Batch Normalization Decomposed
Ido Nachum, Marco Bondaschi, Michael Gastpar, Anatoly Khina
TL;DR
This work investigates Batch Normalization beyond the RS component by analyzing recentering (RC) and non-linearity (NL) effects on initialization geometry. Using a simplified indicative model and a suite of theorems, it reveals that RC+ReLU drives the batch to a two-cluster geometry with a single orthogonal outlier, and it proves rank growth under random ReLU layers, as well as invariant representations under RC+NL with random weights. The results formalize observed clustering and angular behavior and provide stability guarantees for random architectures, offering insights into BN initialization and potential sparse, orthogonal representations. Overall, the paper advances understanding of BN-induced representation geometry and informs initialization and architectural choices to improve learning dynamics.
Abstract
\emph{Batch normalization} is a successful building block of neural network architectures. Yet, it is not well understood.
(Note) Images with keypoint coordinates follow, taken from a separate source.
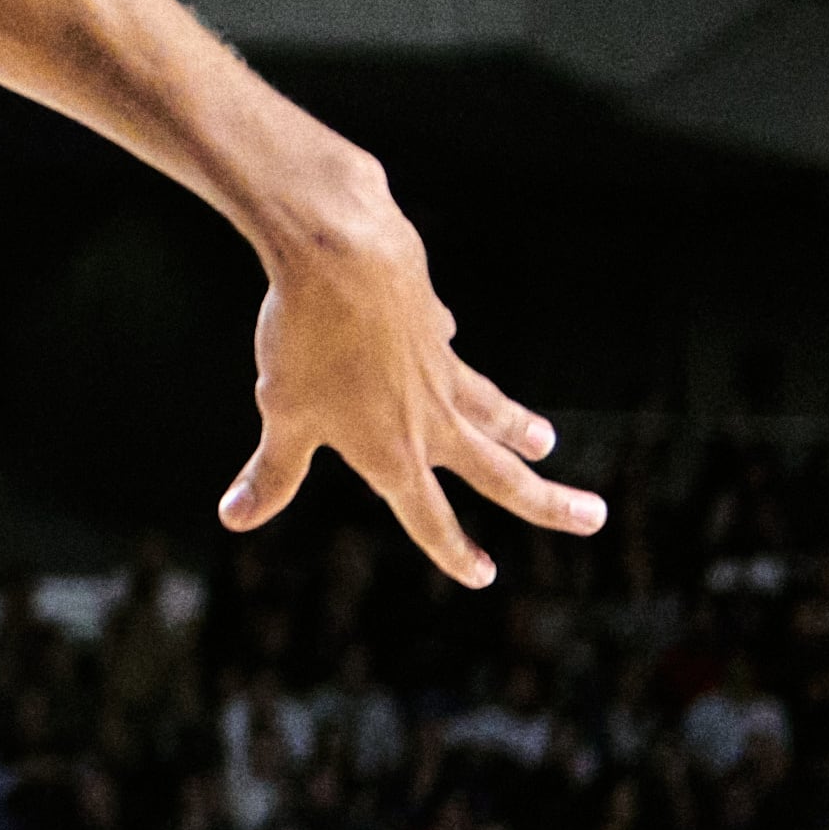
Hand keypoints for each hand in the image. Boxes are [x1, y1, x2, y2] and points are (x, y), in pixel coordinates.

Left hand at [220, 186, 601, 585]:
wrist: (342, 254)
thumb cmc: (305, 341)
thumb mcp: (282, 415)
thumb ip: (271, 475)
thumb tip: (234, 519)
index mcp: (395, 453)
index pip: (430, 518)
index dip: (455, 552)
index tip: (484, 574)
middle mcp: (431, 418)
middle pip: (501, 474)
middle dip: (549, 503)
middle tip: (594, 516)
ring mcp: (439, 367)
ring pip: (491, 408)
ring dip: (519, 428)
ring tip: (544, 443)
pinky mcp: (430, 320)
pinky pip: (443, 342)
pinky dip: (445, 346)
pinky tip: (445, 335)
A neural network layer with batch normalization comprises three components that affect the representation induced by the network: \emph{recentering} the mean of the representation to zero, \emph{rescaling} the variance of the representation to one, and finally applying a \emph{non-linearity}. Our work follows the work of Hadi Daneshmand, Amir Joudaki, Francis Bach [NeurIPS~'21], which studied deep \emph{linear} neural networks with only the rescaling stage between layers at initialization. In our work, we present an analysis of the other two key components of networks with batch normalization, namely, the recentering and the non-linearity. When these two components are present, we observe a curious behavior at initialization. Through the layers, the representation of the batch converges to a single cluster except for an odd data point that breaks far away from the cluster in an orthogonal direction. We shed light on this behavior from two perspectives: (1) we analyze the geometrical evolution of a simplified indicative model; (2) we prove a stability result for the aforementioned~configuration.